The transfers had appeared to peak in 2017, the year Cardinal George Pell, then the Vatican’s treasurer, returned to Australia to face trial on sexual abuse allegations. 

 In a Jan. 13 statement, the Vatican acknowledged the significance of the discrepancy and said the new figure is “attributable, among other things, to some contractual obligations and the ordinary management of its resources.” 

It added that “on this occasion, the Holy See reaffirms its respect for the institutions of the country and expresses satisfaction for the collaboration between the Holy See and Australia.” 

But Austrac confirmed that despite the massive miscalculation, investigations were continuing into “specific transfers from the Vatican to Australia,” according to The Australian, which also reported that Vatican prosecutors are currently examining “hundreds of millions of dollars in fraud and money laundering.” 

It added that Australian Federal Police and the Vatican’s financial intelligence unit were continuing to investigate four transfers from the Vatican Secretariat of State to Australia, including two from Cardinal Angelo Becciu, between 2017 and 2018, totaling $1.5 million. 

Pope Francis dismissed Cardinal Becciu, who served as deputy Secretary of State from 2011 to 2018, last September.
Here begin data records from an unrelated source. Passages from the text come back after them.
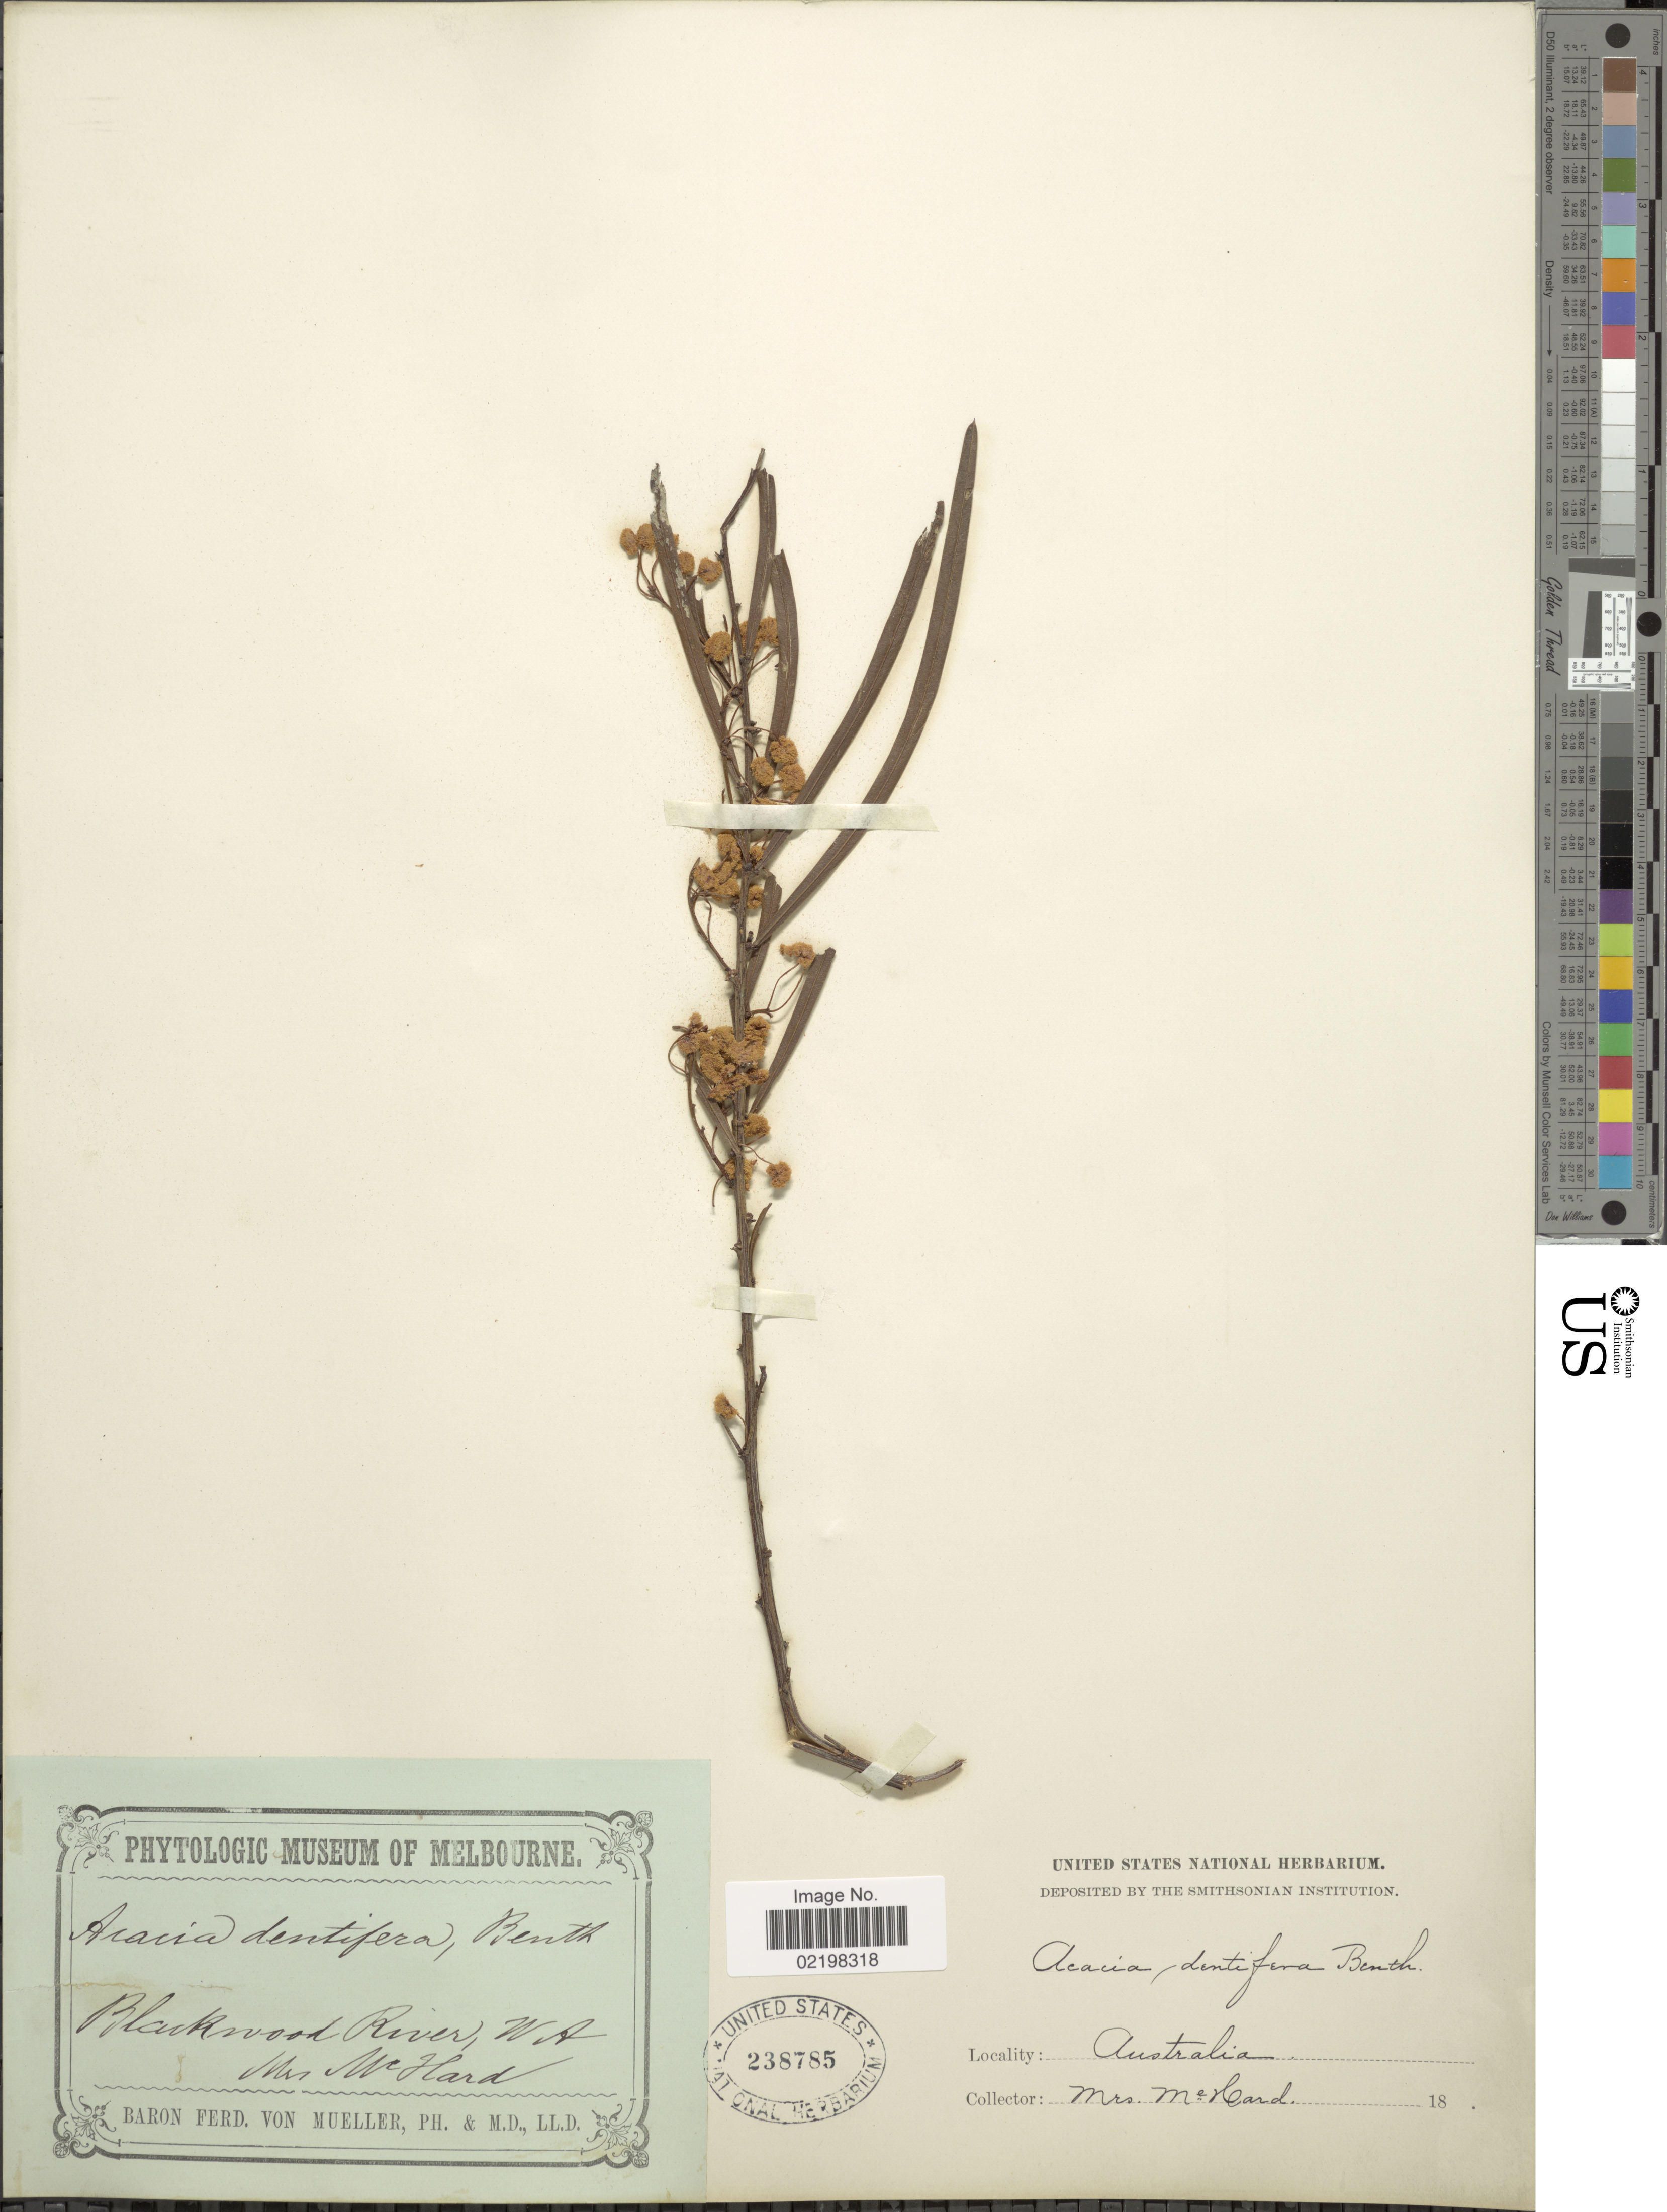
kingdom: Plantae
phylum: Tracheophyta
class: Magnoliopsida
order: Fabales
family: Fabaceae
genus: Acacia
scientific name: Acacia dentifera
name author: Benth.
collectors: -. McHard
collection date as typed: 18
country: Australia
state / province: Western Australia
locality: Blackwood River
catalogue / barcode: US 238785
The reasons for his dismissal were not specified but reports have associated him with multiple financial scandals including a failed London property deal that cost the Vatican at least €150 million — allegations of financial corruption the cardinal has strenuously denied. 

Cardinal Pell, who was prefect of the Secretariat for the Economy from 2014 to 2017 and had his conviction for sexual abuse overturned last year, told Reuters on Wednesday he was “relieved to hear that billions were not laundered through the Vatican” while he served as prefect.
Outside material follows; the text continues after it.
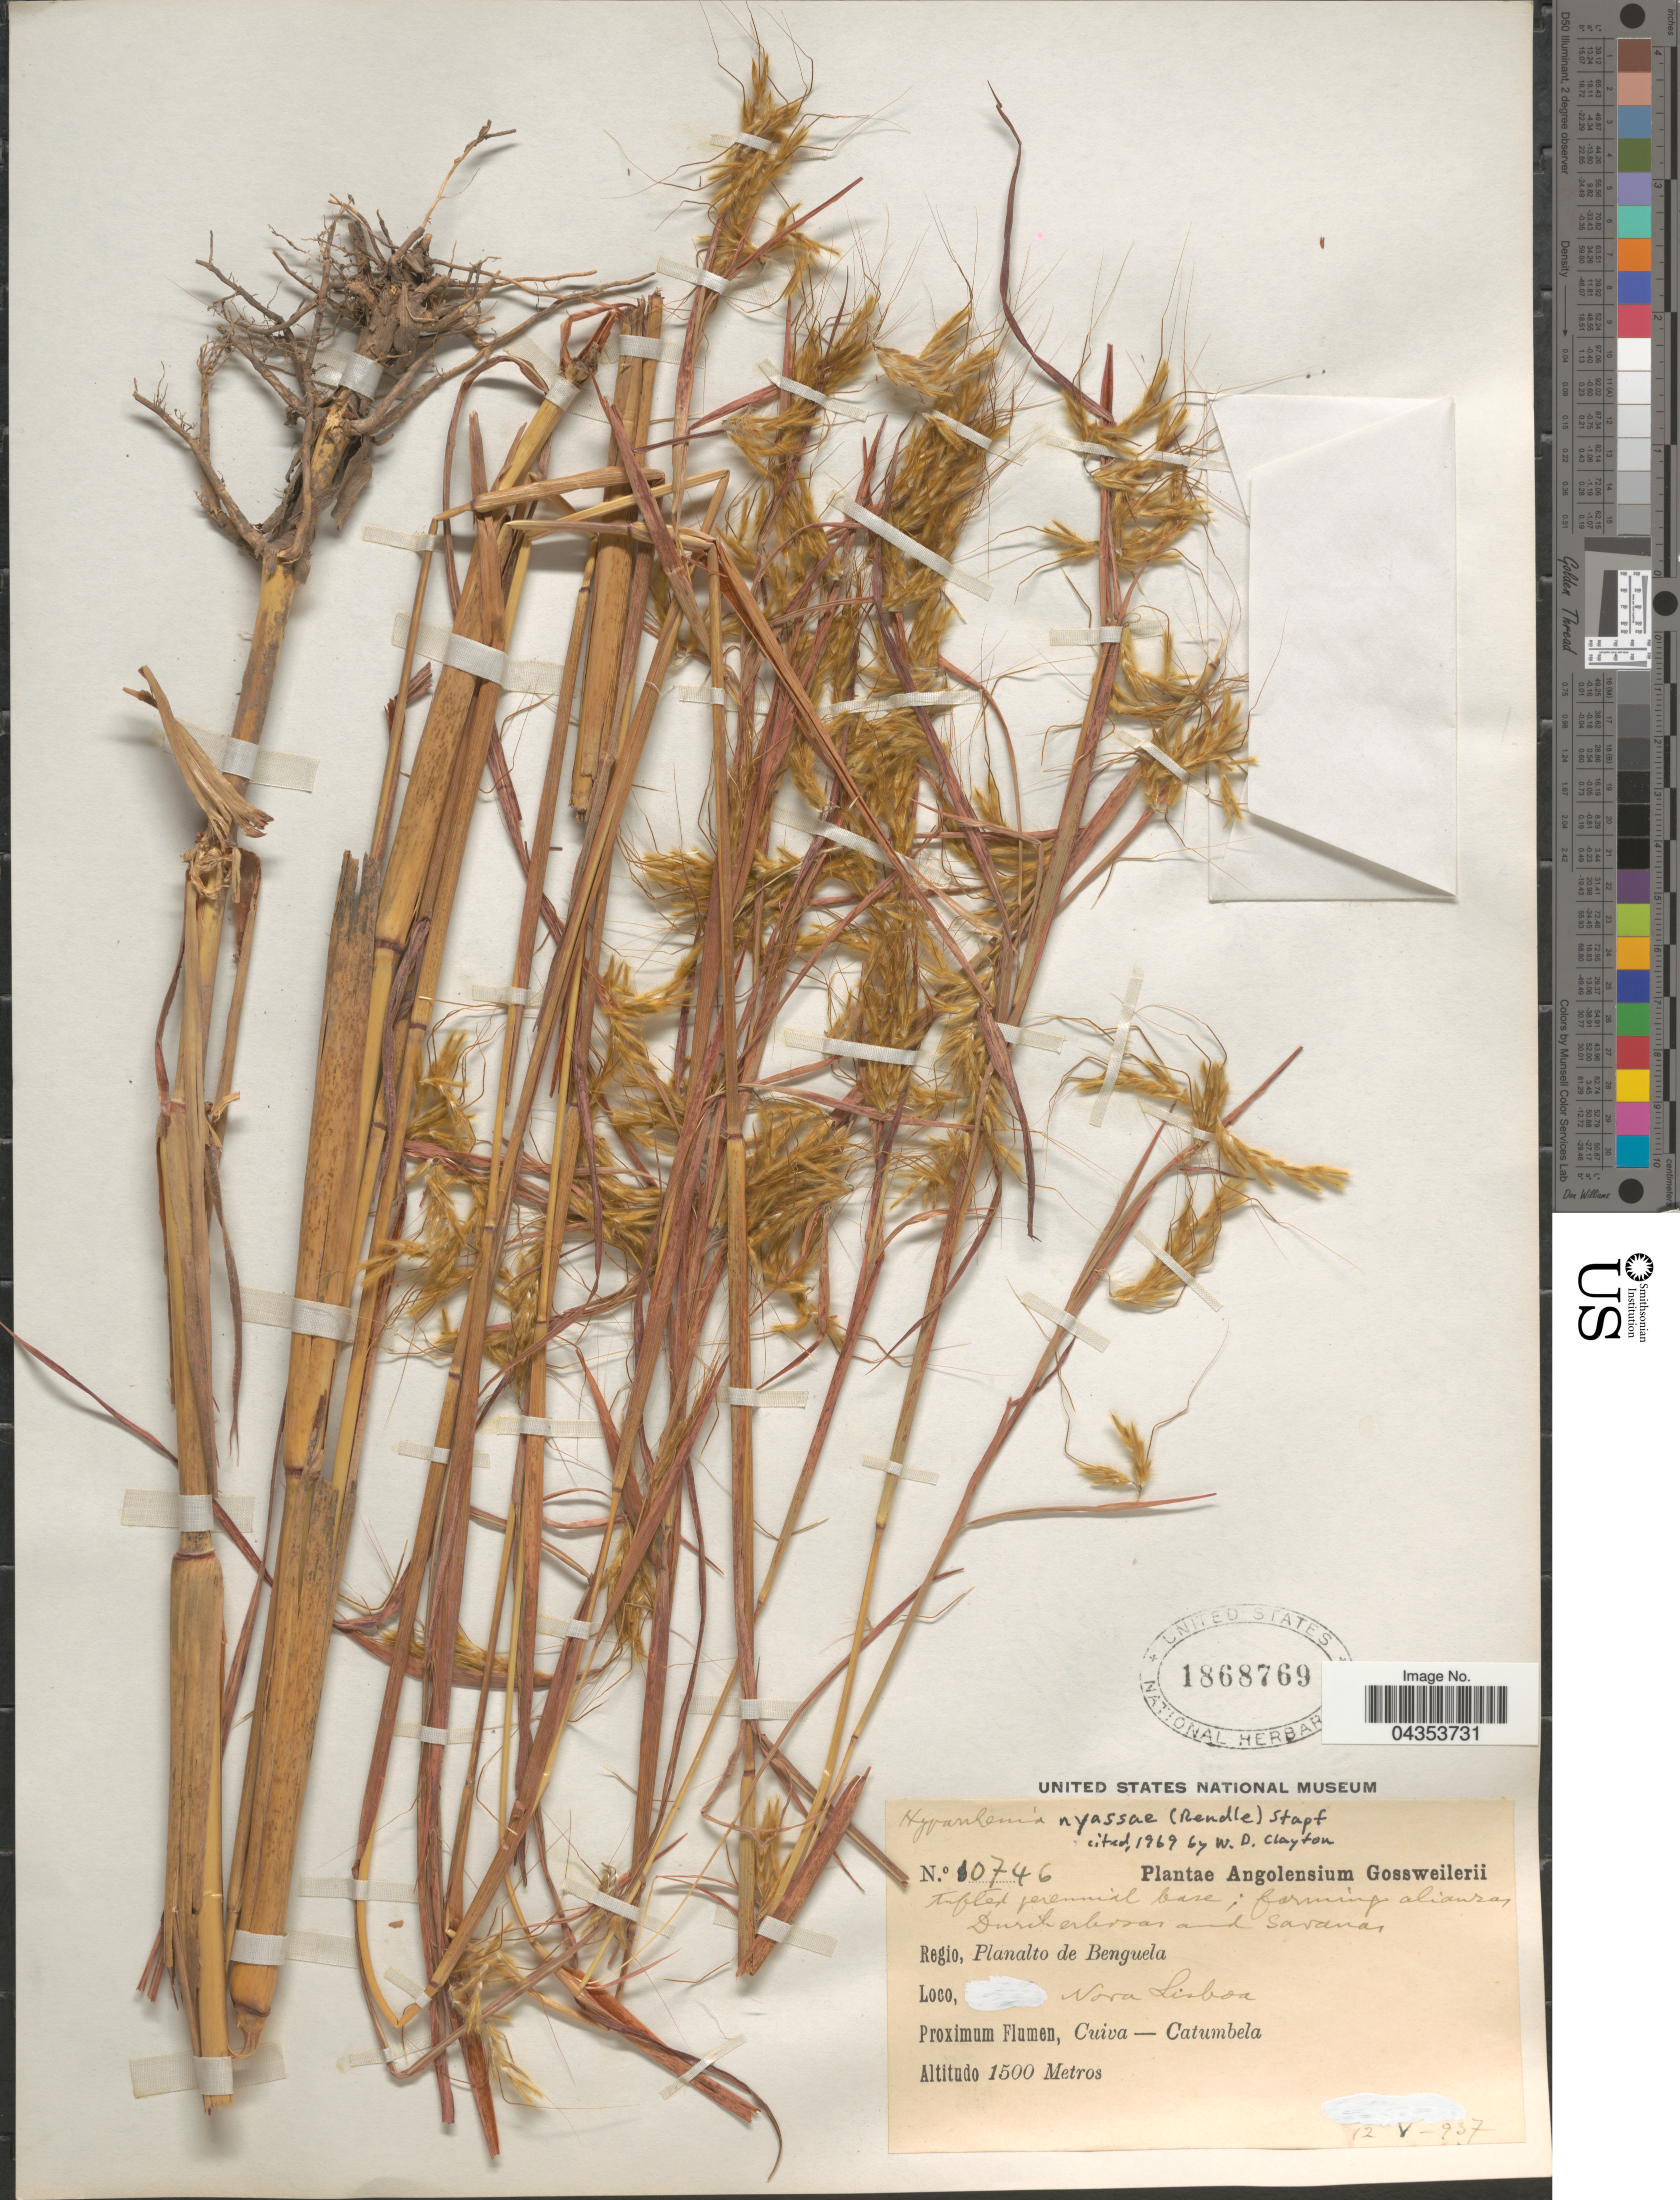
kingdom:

Questions also remain about the unaccounted transfers which, according to informed sources, are documented and part of the Vatican’s internal investigations and are expected to be presented at a promised trial to hear corruption allegations against Cardinal Becciu as well as five accused former Vatican officials.

But prosecutions against financial crimes in the Vatican are rare and it’s not clear if such a trial will ever take place. If it does, it is also unclear whether the Vatican has the competence to deal with issues relating to contractual and commercial law, or match European standards to handle matters relating to financial crime.

Also not everyone is satisfied by the “coding error” explanation. Matthew O’Brien, a Philadelphia-based investment manager and Catholic analyst who advocates for financial reform in the Church, said he was “incredulous that Austrac would have made a mistake of this magnitude due to a simple clerical error in a formal report to parliament.” 

He added that “a lot is riding on what is meant by ‘coding error,’” which he read as a disparity between the practices of Austrac and the Vatican’s financial watchdog in “categorizing the domicile of corporate entities.” O’Brien believes Austrac tabulated the billion-dollar number because it “coded the transfers originating from certain entities in Italy as ‘the Vatican,’” but that Vatican officials “objected,” saying they were “incorrectly coded because they originated in Italy.” 

He said the problem, therefore, is whether certain entities count as “Italian or Vatican,” and gave as one of a number of examples Rome’s Bambino Gesù hospital — an entity that is part of Italy’s national health system, receives Italian and EU funding, is incorporated under Italian law, but is run by the Secretariat of State. 

Should international bank transfers originating from there therefore be “coded” as Italian or Vatican, O’Brien asked. “I don’t know the answers to these questions,” he said, but added that he had “not seen anything yet reported that rules out” a possibility whereby Vatican officials approved billions of dollars of transfers through such Vatican entities. Austrac, he said, might have coded such transfers as coming from such an entity and labelled it “the Vatican” and the Vatican’s financial authority objected, saying it was a “coding error.” 

O’Brien said he considered it “a very good thing” that the Vatican Financial Information and Supervisory Authority and Austrac are “working together” as “there is still much that needs to be clarified and resolved.”